++++ Records to process

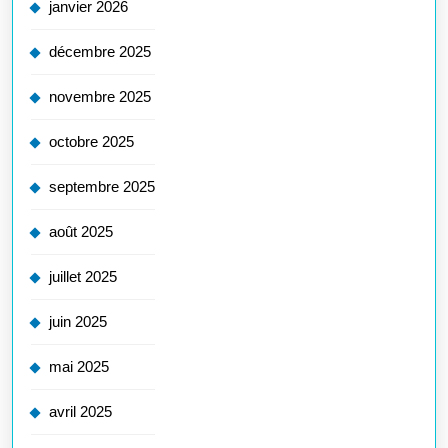
janvier 2026
décembre 2025
novembre 2025
octobre 2025
septembre 2025
août 2025
juillet 2025
juin 2025
mai 2025
avril 2025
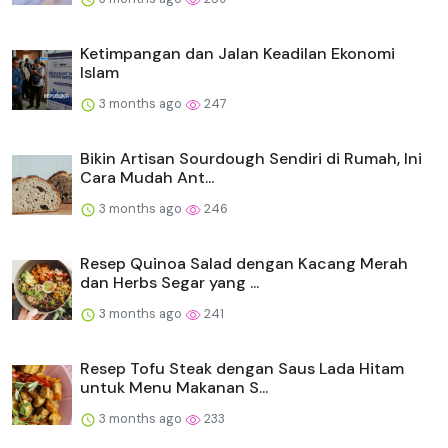
Ketimpangan dan Jalan Keadilan Ekonomi
Islam
3 months ago
247
Bikin Artisan Sourdough Sendiri di Rumah, Ini
Cara Mudah Ant...
3 months ago
246
Resep Quinoa Salad dengan Kacang Merah
dan Herbs Segar yang ...
3 months ago
241
Resep Tofu Steak dengan Saus Lada Hitam
untuk Menu Makanan S...
3 months ago
233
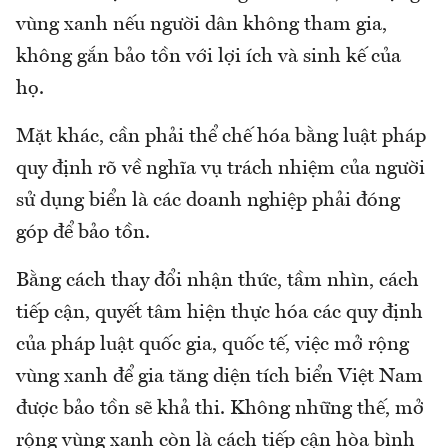
vùng xanh nếu người dân không tham gia,
không gắn bảo tồn với lợi ích và sinh kế của
họ.
Mặt khác, cần phải thể chế hóa bằng luật pháp
quy định rõ về nghĩa vụ trách nhiệm của người
sử dụng biển là các doanh nghiệp phải đóng
góp để bảo tồn.
Bằng cách thay đổi nhận thức, tầm nhìn, cách
tiếp cận, quyết tâm hiện thực hóa các quy định
của pháp luật quốc gia, quốc tế, việc mở rộng
vùng xanh để gia tăng diện tích biển Việt Nam
được bảo tồn sẽ khả thi. Không những thế, mở
rộng vùng xanh còn là cách tiếp cận hòa bình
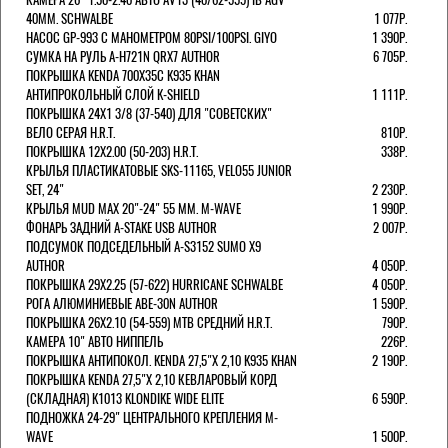
40MM. SCHWALBE
1 077Р.
НАСОС GP-993 С МАНОМЕТРОМ 80PSI/100PSI. GIYO
1 390Р.
СУМКА НА РУЛЬ A-H721N QRX7 AUTHOR
6 705Р.
ПОКРЫШКА KENDA 700Х35С K935 KHAN
АНТИПРОКОЛЬНЫЙ СЛОЙ K-SHIELD
1 111Р.
ПОКРЫШКА 24X1 3/8 (37-540) ДЛЯ "СОВЕТСКИХ"
ВЕЛО СЕРАЯ H.R.T.
810Р.
ПОКРЫШКА 12X2.00 (50-203) H.R.T.
338Р.
КРЫЛЬЯ ПЛАСТИКАТОВЫЕ SKS-11165, VELO55 JUNIOR
SET, 24"
2 230Р.
КРЫЛЬЯ MUD MAX 20"-24" 55 ММ. M-WAVE
1 990Р.
ФОНАРЬ ЗАДНИЙ A-STAKE USB AUTHOR
2 007Р.
ПОДСУМОК ПОДСЕДЕЛЬНЫЙ A-S3152 SUMO X9
AUTHOR
4 050Р.
ПОКРЫШКА 29X2.25 (57-622) HURRICANE SCHWALBE
4 050Р.
РОГА АЛЮМИНИЕВЫЕ ABE-30N AUTHOR
1 590Р.
ПОКРЫШКА 26X2.10 (54-559) MTB СРЕДНИЙ H.R.T.
790Р.
КАМЕРА 10" АВТО НИППЕЛЬ
226Р.
ПОКРЫШКА АНТИПОКОЛ. KENDA 27,5"Х 2,10 K935 KHAN
2 190Р.
ПОКРЫШКА KENDA 27,5"Х 2,10 КЕВЛАРОВЫЙ КОРД
(СКЛАДНАЯ) K1013 KLONDIKE WIDE ELITE
6 590Р.
ПОДНОЖКА 24-29" ЦЕНТРАЛЬНОГО КРЕПЛЕНИЯ M-
WAVE
1 500Р.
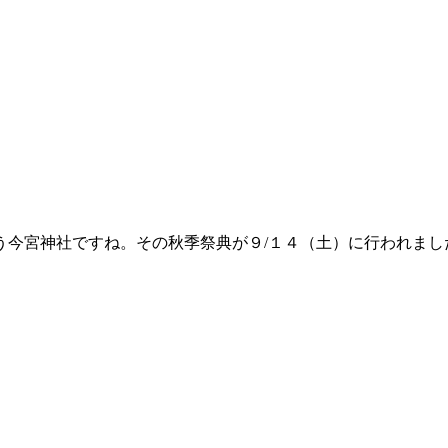
う今宮神社ですね。その秋季祭典が９/１４（土）に行われまし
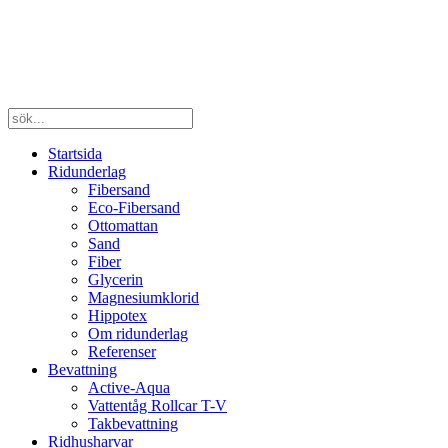
Startsida
Ridunderlag
Fibersand
Eco-Fibersand
Ottomattan
Sand
Fiber
Glycerin
Magnesiumklorid
Hippotex
Om ridunderlag
Referenser
Bevattning
Active-Aqua
Vattentåg Rollcar T-V
Takbevattning
Ridhusharvar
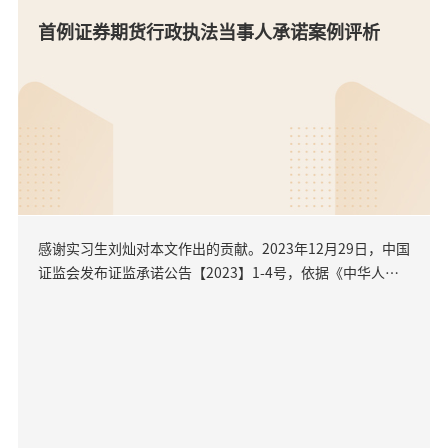
首例证券期货行政执法当事人承诺案例评析
感谢实习生刘灿对本文作出的贡献。2023年12月29日，中国
证监会发布证监承诺公告【2023】1-4号，依据《中华人民
共和国证券法》（以下简称《证券法》）及《证券期货行...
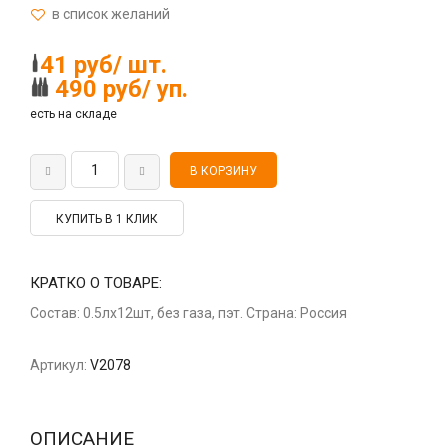
41 руб/ шт.
490 руб/ уп.
есть на складе
КУПИТЬ В 1 КЛИК
КРАТКО О ТОВАРЕ:
Состав: 0.5лх12шт, без газа, пэт. Страна: Россия
Артикул:
V2078
ОПИСАНИЕ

++++++++

--- What to work on ---
The task calls for all records to be set down precisely, excluding any images.

--- Problem solution ---
janvier 2026
décembre 2025
novembre 2025
octobre 2025
septembre 2025
août 2025
juillet 2025
juin 2025
mai 2025
avril 2025
Ketimpangan dan Jalan Keadilan Ekonomi
Islam
3 months ago
247
Bikin Artisan Sourdough Sendiri di Rumah, Ini
Cara Mudah Ant...
3 months ago
246
Resep Quinoa Salad dengan Kacang Merah
dan Herbs Segar yang ...
3 months ago
241
Resep Tofu Steak dengan Saus Lada Hitam
untuk Menu Makanan S...
3 months ago
233
vùng xanh nếu người dân không tham gia,
không gắn bảo tồn với lợi ích và sinh kế của
họ.
Mặt khác, cần phải thể chế hóa bằng luật pháp
quy định rõ về nghĩa vụ trách nhiệm của người
sử dụng biển là các doanh nghiệp phải đóng
góp để bảo tồn.
Bằng cách thay đổi nhận thức, tầm nhìn, cách
tiếp cận, quyết tâm hiện thực hóa các quy định
của pháp luật quốc gia, quốc tế, việc mở rộng
vùng xanh để gia tăng diện tích biển Việt Nam
được bảo tồn sẽ khả thi. Không những thế, mở
rộng vùng xanh còn là cách tiếp cận hòa bình
40MM. SCHWALBE
1 077Р.
НАСОС GP-993 С МАНОМЕТРОМ 80PSI/100PSI. GIYO
1 390Р.
СУМКА НА РУЛЬ A-H721N QRX7 AUTHOR
6 705Р.
ПОКРЫШКА KENDA 700Х35С K935 KHAN
АНТИПРОКОЛЬНЫЙ СЛОЙ K-SHIELD
1 111Р.
ПОКРЫШКА 24X1 3/8 (37-540) ДЛЯ "СОВЕТСКИХ"
ВЕЛО СЕРАЯ H.R.T.
810Р.
ПОКРЫШКА 12X2.00 (50-203) H.R.T.
338Р.
КРЫЛЬЯ ПЛАСТИКАТОВЫЕ SKS-11165, VELO55 JUNIOR
SET, 24"
2 230Р.
КРЫЛЬЯ MUD MAX 20"-24" 55 ММ. M-WAVE
1 990Р.
ФОНАРЬ ЗАДНИЙ A-STAKE USB AUTHOR
2 007Р.
ПОДСУМОК ПОДСЕДЕЛЬНЫЙ A-S3152 SUMO X9
AUTHOR
4 050Р.
ПОКРЫШКА 29X2.25 (57-622) HURRICANE SCHWALBE
4 050Р.
РОГА АЛЮМИНИЕВЫЕ ABE-30N AUTHOR
1 590Р.
ПОКРЫШКА 26X2.10 (54-559) MTB СРЕДНИЙ H.R.T.
790Р.
КАМЕРА 10" АВТО НИППЕЛЬ
226Р.
ПОКРЫШКА АНТИПОКОЛ. KENDA 27,5"Х 2,10 K935 KHAN
2 190Р.
ПОКРЫШКА KENDA 27,5"Х 2,10 КЕВЛАРОВЫЙ КОРД
(СКЛАДНАЯ) K1013 KLONDIKE WIDE ELITE
6 590Р.
ПОДНОЖКА 24-29" ЦЕНТРАЛЬНОГО КРЕПЛЕНИЯ M-
WAVE
1 500Р.
う今宮神社ですね。その秋季祭典が９/１４（土）に行われまし
Startsida
Ridunderlag
Fibersand
Eco-Fibersand
Ottomattan
Sand
Fiber
Glycerin
Magnesiumklorid
Hippotex
Om ridunderlag
Referenser
Bevattning
Active-Aqua
Vattentåg Rollcar T-V
Takbevattning
Ridhusharvar
首例证券期货行政执法当事人承诺案例评析
感谢实习生刘灿对本文作出的贡献。2023年12月29日，中国
证监会发布证监承诺公告【2023】1-4号，依据《中华人民
共和国证券法》（以下简称《证券法》）及《证券期货行...
41 руб/ шт.
490 руб/ уп.
есть на складе
КУПИТЬ В 1 КЛИК
КРАТКО О ТОВАРЕ:
Состав: 0.5лх12шт, без газа, пэт. Страна: Россия
Артикул:
V2078
ОПИСАНИЕ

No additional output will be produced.